I stumbled across this completely by chance in a random issue of the US magazine TOYFARE: a reader-made custom DEATH'S HEAD figure.  The closest we'll probably get, unless REVOLUTIONARY WAR sets the world alight, to seeing an actual, honest-to-goodness DH action figure.

This appeared in issue 97, cover-dated September 2005.

TOYFARE was a spin-off from the WIZARD hype machine and, as the name suggests, it specialised in action figures and associated shelf-filling nicknacks.  At its peak, it even (for a price) offered exclusive figures as mail-away items for readers.

It expired alongside the rest of WIZARD's print efforts when the company bailed out of the publishing business in favour of organising conventions across the States.

Wednesday, 13 November 2013

1992: DEATH'S HEAD II INTERVIEW In COMIC WORLD MAGAZINE

This is another dip into COMIC WORLD magazine's contemporary coverage of MARVEL UK's GENESIS 92 line: a feature on flavour-of-the-moment cyborg assassin DEATH'S HEAD II published in the 8th issue, cover-dated October 1992.

The early nineties was a time when every publisher, especially Marvel, were stretching their cash cow characters as thinly as possible to grab every dollar (and, ideally, squeeze the competition off the racks) but, by the time the Genesis Implosion rolled around, overkill could have referred as much to DHII as it did to Marvel's British anthology.

It's amusing to see Neary's quote about the original DH considering he wasted no time on cashing-in on the success of his successor by dusting-off as many of the character's previous appearances as licensing deals would allow to publish the twelve-part THE INCOMPLETE DEATH'S HEAD for an easy buck.




Tuesday, 5 November 2013

1992: DEATH'S HEAD HERO HISTORY (COMIC WORLD)

Here's a rather nice one-page Hero History for the original DEATH'S HEAD, published in COMIC WORLD (formally Comic Collector) issue 5 (cover-dated July 1992) just as the GENESIS 92 line was running up to speed.

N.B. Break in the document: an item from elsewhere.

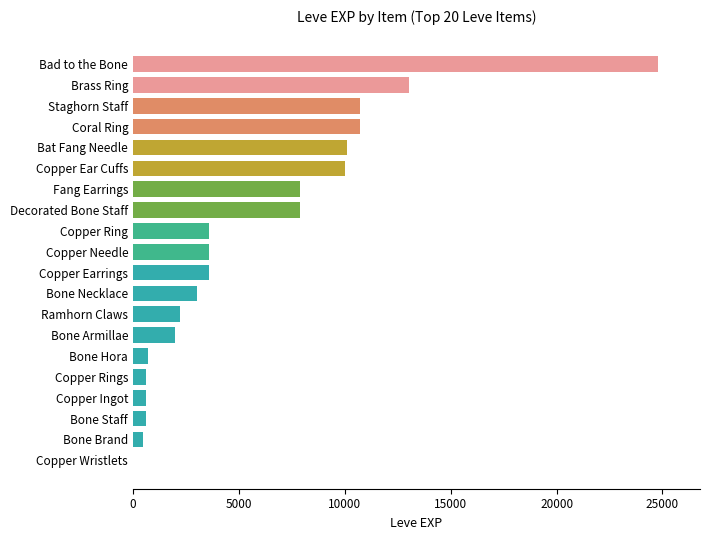

The value at Bat Fang Needle is 10100. True or false?

True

Tuesday, 17 September 2013

MARVEL UK HANDBOOK: DEATH'S HEAD II

THE ROAD TO THE REVOLUTIONARY WAR:
THE MARVEL UK HANDBOOK

From DEATH'S HEAD (yesterday) to DEATH'S HEAD II: the briefly ubiquitous poster boy for the entire MARVEL UK sub-universe thanks to a succession of guest appearances, cameos and crossovers as Arundel House chased the holy grail of the initial sales figures for his limited series and the first few issues of the regular book.  Didn't happen.


Monday, 16 September 2013

MARVEL UK HANDBOOK: DEATH'S HEAD

THE ROAD TO THE REVOLUTIONARY WAR: 
THE MARVEL UK HANDBOOK

You can't keep a good Freelance Peacekeeper down it seems.  Whilst the rest of the MARVEL UK sub-universe has been languishing in unloved obscurity for two decades, the original created-for-a-one-shot-appearence DEATH'S HEAD (originally phased-out in favour of his II successor... until M-UK realised there was money to be made in re-releasing his back catalogue) has been popping-up periodically... most recently in the pages of IRON MAN*.

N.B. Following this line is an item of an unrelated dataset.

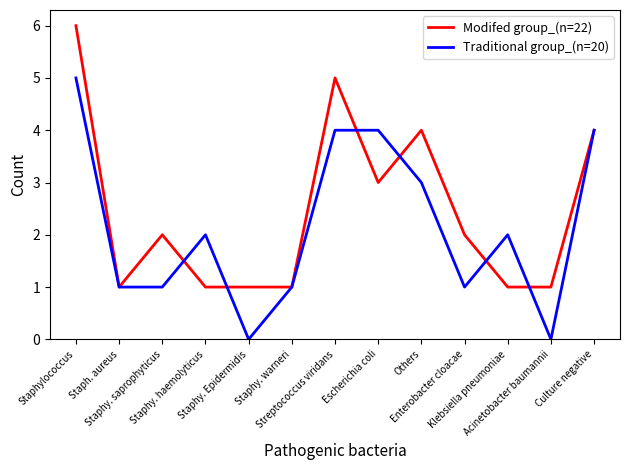

What value does the Modifed group_(n=22) series have at Klebsiella pneumoniae?

1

So here's DH's entry from THE OFFICIAL HANDBOOK OF THE MARVEL UNIVERSE.

* You probably missed it but the good news is that Panini have issued a new UK trade paperback collection collecting what appears to be the first half of the story.  There is also an (inevitably more expensive) hardback Marvel edition from the states which - at a casual glance - appears to reprint the same strips.




Friday, 9 August 2013

1992: DEATH'S HEAD II SKETCHES by LIAM SHARP (Marvel UK)

THE ROAD TO THE REVOLUTIONARY WAR:
DEATH'S HEAD II "OUTTAKES" 

Here's some behind-the-scenes "outtakes" from the Marvel UK DEATH'S HEAD II limited series: unused pencils by artist Liam Sharp, including his "first ever" (it says here) design for the character.

This page appeared in the fourth - and final - issue of the limited series (aka The Wild Hunt), cover-dated June 1993.